As mayor, he reversed changes made by previous moderate and reformist mayors. He put religious emphasis on the activities of cultural centres they had founded, publicised the separation of elevators for men and women in the municipality offices,[20] and suggested that people killed in the Iran–Iraq War be buried in major city squares of Tehran. He also worked to improve the traffic system and put an emphasis on charity, such as distributing free soup to the poor.
After his election to the presidency, Ahmadinejad's resignation as the Mayor of Tehran was accepted on 28 June 2005. After two years as mayor, Ahmadinejad was one of 65 finalists for World Mayor in 2005, selected from 550 nominees, only nine of them from Asia.[52] He was among three strong candidates for the top-ten list, but his resignation made him ineligible.[52]
Personal life[edit]
Ahmadinejad is married, and has one daughter and two sons.[251] His elder son married a daughter of Esfandiar Rahim Mashaei in 2008.[252][253]

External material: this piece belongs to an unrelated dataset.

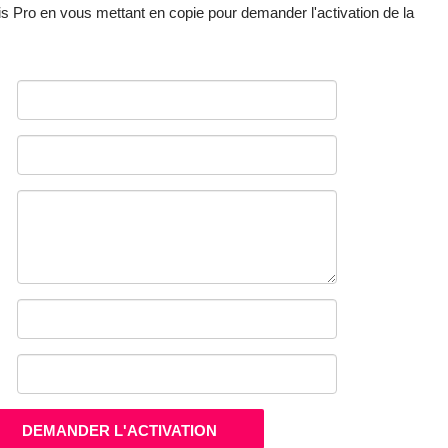
 Pro en vous mettant en copie pour demander l'activation de la
DEMANDER L'ACTIVATION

Supporters of Ahmadinejad consider him a simple man who leads a modest life.[254] As president, he wanted to continue living in the same house in Tehran his family had been living in until his security advisers insisted that he should move. Ahmadinejad had the antique Persian carpets in the Presidential palace sent to a carpet museum, and opted instead to use inexpensive carpets. He is said to have refused the VIP seat on the presidential plane, and that he eventually replaced it with a cargo plane instead.[49][255] Upon gaining Iran's presidency, Ahmadinejad held his first cabinet meeting in the Imam Reza shrine at Mashhad, an act perceived as "pious".[256] He also used to lay an extra place for the 12th Imam at his weekly cabinet briefings.[257]